» What is expected
Return the full interview about the FDA's new digital health unit, word for word.
───── Text for analysis ─────
Earlier this month, the Food and Drug Administration (FDA) announced its plan to establish a centralized digital health unit within the Center for Devices and Radiological Health (CDRH). We caught up with one of our principal consultants, Sugato De, to discuss this development. Sugato has extensive expertise in the digital health space and over nine years of FDA experience, first as an engineer and then as a senior policy advisor in the Office of the Center Director (OCD).
Q1: What drove the FDA’s decision to establish this unit?
A1: The unit’s underlying goal is to provide the Office of the Center Director (OCD) with technical expertise to facilitate review of premarket submissions that incorporate digital health technologies, including software that functions independently as a medical device (SaMD), software embedded in medical devices (SiMD), and/or interoperable devices. The unit will also be heavily involved in developing and implementing policies and regulatory guidance documents relating to digital health.
Q2: How did market forces and legislation influence the FDA’s decision?
A2: The proliferation of digital health technologies has led to a fundamental paradigm shift in the regulatory approach to medical device software. The FDA committed to establishing a regulatory framework for software that functions independently as a medical device and also for software embedded in medical devices as part of the Medical Device User Fee Amendments of 2017 (MDUFA IV). In particular, the MDUFA IV agreement directs the FDA to explore opportunities for establishing premarket approval and clearance pathways tailored to digital health technologies. CDRH established this unit to ensure proper coordination and consistency in implementing those pathways.
Q3: What are some of the FDA’s ongoing efforts in digital health?
A3: CDRH has taken major steps to clarify regulatory policy associated with digital health technologies. Specifically, in the last two years, CDRH has published final guidance documents that cover mobile medical applications, medical device data systems, interoperable medical devices, cybersecurity, and general wellness products. In addition, CDRH has issued draft guidance documents that cover software that functions as a medical device and what types of modifications to software require regulatory submission.
───── Records ─────
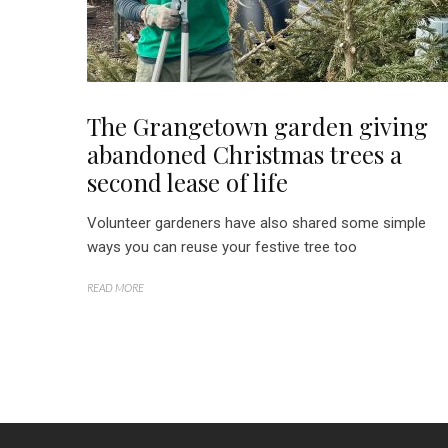
The Grangetown garden giving
abandoned Christmas trees a
second lease of life
Volunteer gardeners have also shared some simple
ways you can reuse your festive tree too
READ MORE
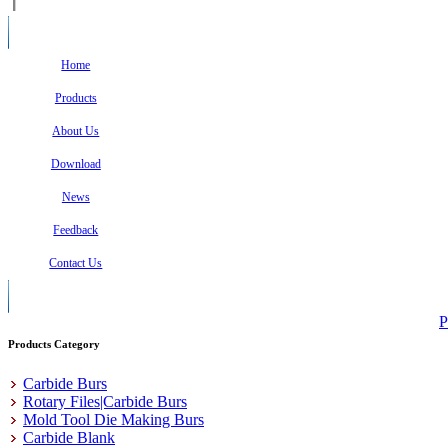
Home
Products
About Us
Download
News
Feedback
Contact Us
P
Products Category
Carbide Burs
Rotary Files|Carbide Burs
Mold Tool Die Making Burs
Carbide Blank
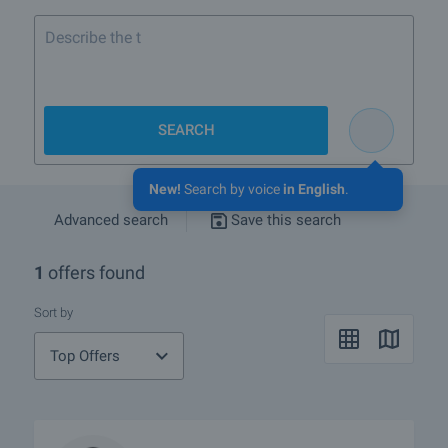
SEARCH
New!
Search by voice
in English
.
Advanced search
Save this search
1
offers found
Sort by
Top Offers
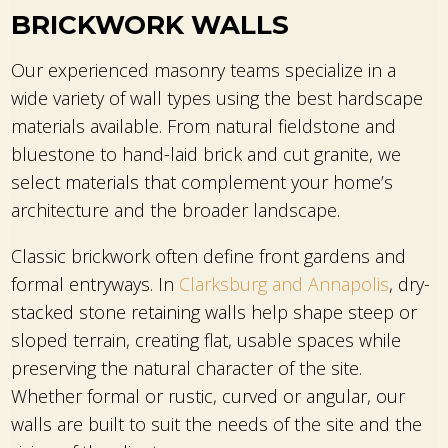
BRICKWORK WALLS
Our experienced masonry teams specialize in a
wide variety of wall types using the best hardscape
materials available. From natural fieldstone and
bluestone to hand-laid brick and cut granite, we
select materials that complement your home’s
architecture and the broader landscape.
Classic brickwork often define front gardens and
formal entryways. In
Clarksburg and Annapolis
, dry-
stacked stone retaining walls help shape steep or
sloped terrain, creating flat, usable spaces while
preserving the natural character of the site.
Whether formal or rustic, curved or angular, our
walls are built to suit the needs of the site and the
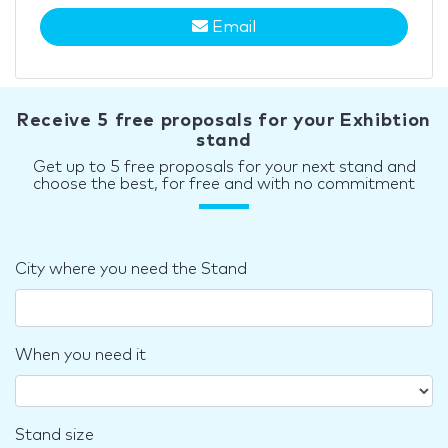
Email
Receive 5 free proposals for your Exhibtion
stand
Get up to 5 free proposals for your next stand and
choose the best, for free and with no commitment
City where you need the Stand
When you need it
Stand size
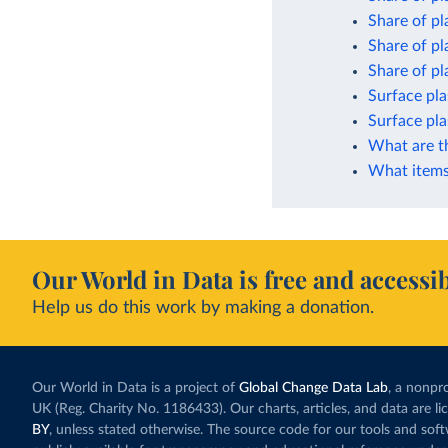
Share of pl
Share of pl
Share of pla
Surface pla
Surface pla
What are t
What items 
Our World in Data is free and accessib
Help us do this work by making a donation.
Our World in Data is a project of
Global Change Data Lab
, a nonpro
UK (Reg. Charity No. 1186433). Our charts, articles, and data are l
BY
, unless stated otherwise. The source code for our tools and sof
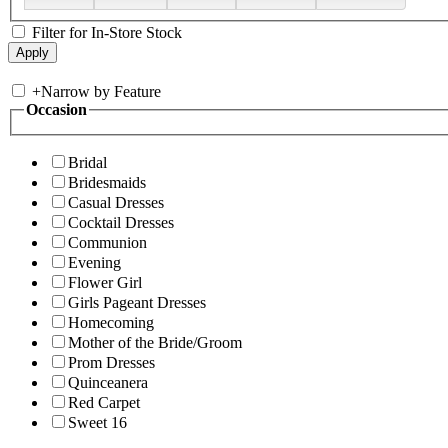
Filter for In-Store Stock
+
Narrow by Feature
Occasion
Bridal
Bridesmaids
Casual Dresses
Cocktail Dresses
Communion
Evening
Flower Girl
Girls Pageant Dresses
Homecoming
Mother of the Bride/Groom
Prom Dresses
Quinceanera
Red Carpet
Sweet 16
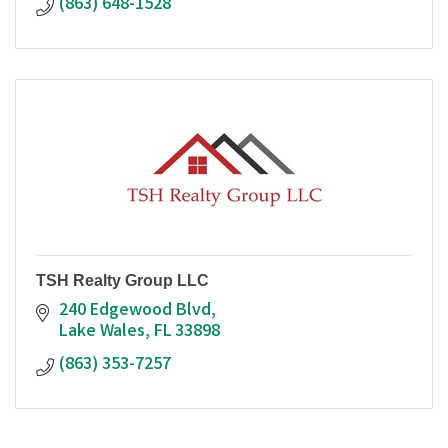
(863) 648-1528
TSH Realty Group LLC
240 Edgewood Blvd
Lake Wales
FL
33898
(863) 353-7257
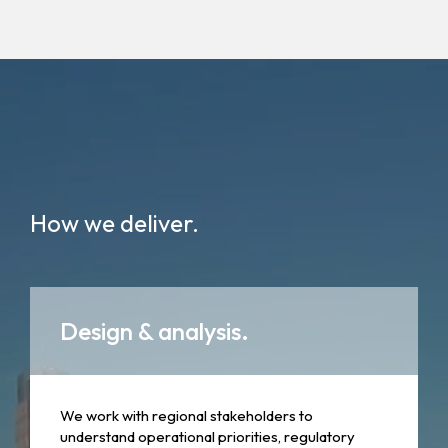
How we deliver.
Design & analysis.
We work with regional stakeholders to
understand operational priorities, regulatory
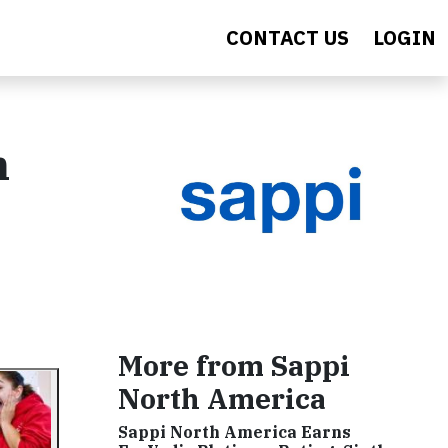
CONTACT US
LOGIN
n
More from Sappi
North America
Sappi North America Earns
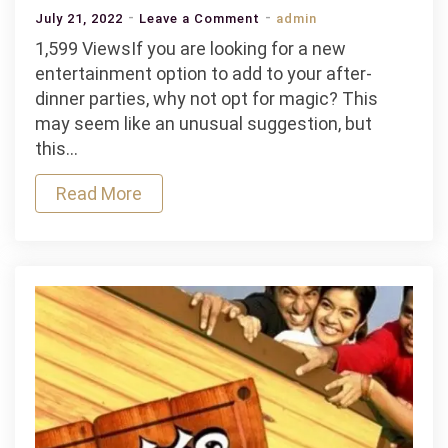
on
July 21, 2022
Leave a Comment
admin
Why
1,599 ViewsIf you are looking for a new
Magic
entertainment option to add to your after-
Shows
dinner parties, why not opt for magic? This
Are
may seem like an unusual suggestion, but
the
this…
Best
Read More
Option
for
After
Dinner
Events?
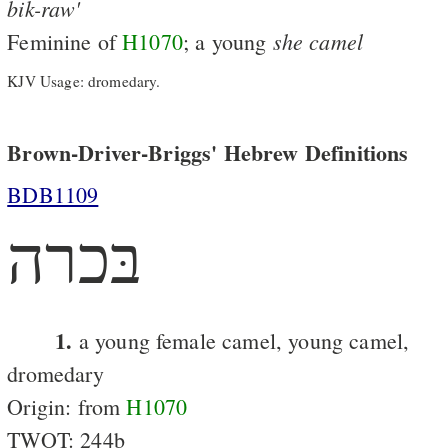
bik-raw'
she
camel
Feminine of
H1070
; a young
KJV Usage: dromedary.
Brown-Driver-Briggs' Hebrew Definitions
BDB1109
בּכרה
1.
a young female camel, young camel,
dromedary
Origin: from
H1070
TWOT: 244b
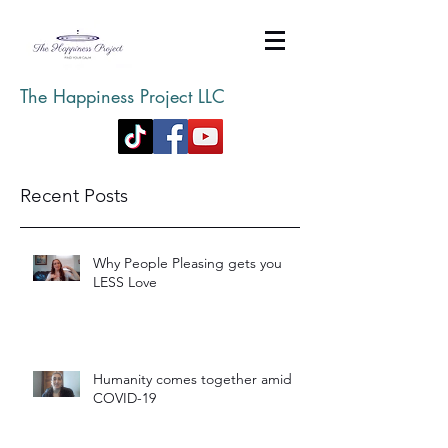
The Happiness Project LLC
Recent Posts
Why People Pleasing gets you
LESS Love
Humanity comes together amid
COVID-19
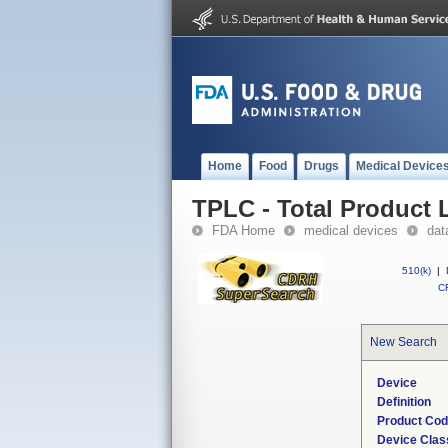
Home
Food
Drugs
Medical Device
TPLC - Total Product L
FDA Home
medical devices
dat
510(k)
|
CF
New Search
Device
Definition
Product Co
Device Clas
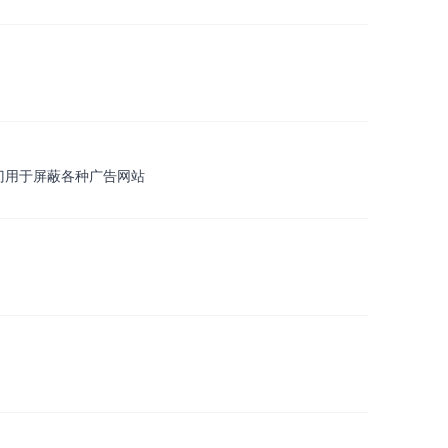
 专门用于屏蔽各种广告网站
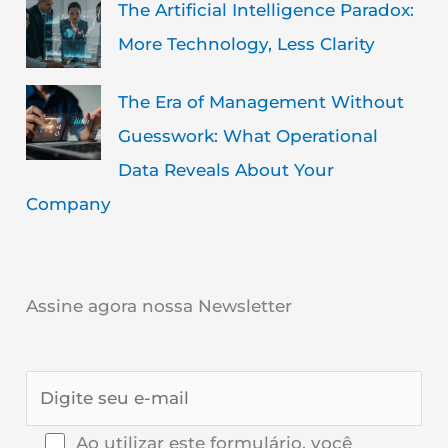
The Artificial Intelligence Paradox:
More Technology, Less Clarity
The Era of Management Without
Guesswork: What Operational
Data Reveals About Your
Company
Assine agora nossa Newsletter
Ao utilizar este formulário, você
─────
» Solved exercise
Earlier this month, the Food and Drug Administration (FDA) announced its plan to establish a centralized digital health unit within the Center for Devices and Radiological Health (CDRH). We caught up with one of our principal consultants, Sugato De, to discuss this development. Sugato has extensive expertise in the digital health space and over nine years of FDA experience, first as an engineer and then as a senior policy advisor in the Office of the Center Director (OCD).
Q1: What drove the FDA’s decision to establish this unit?
A1: The unit’s underlying goal is to provide the Office of the Center Director (OCD) with technical expertise to facilitate review of premarket submissions that incorporate digital health technologies, including software that functions independently as a medical device (SaMD), software embedded in medical devices (SiMD), and/or interoperable devices. The unit will also be heavily involved in developing and implementing policies and regulatory guidance documents relating to digital health.
Q2: How did market forces and legislation influence the FDA’s decision?
A2: The proliferation of digital health technologies has led to a fundamental paradigm shift in the regulatory approach to medical device software. The FDA committed to establishing a regulatory framework for software that functions independently as a medical device and also for software embedded in medical devices as part of the Medical Device User Fee Amendments of 2017 (MDUFA IV). In particular, the MDUFA IV agreement directs the FDA to explore opportunities for establishing premarket approval and clearance pathways tailored to digital health technologies. CDRH established this unit to ensure proper coordination and consistency in implementing those pathways.
Q3: What are some of the FDA’s ongoing efforts in digital health?
A3: CDRH has taken major steps to clarify regulatory policy associated with digital health technologies. Specifically, in the last two years, CDRH has published final guidance documents that cover mobile medical applications, medical device data systems, interoperable medical devices, cybersecurity, and general wellness products. In addition, CDRH has issued draft guidance documents that cover software that functions as a medical device and what types of modifications to software require regulatory submission.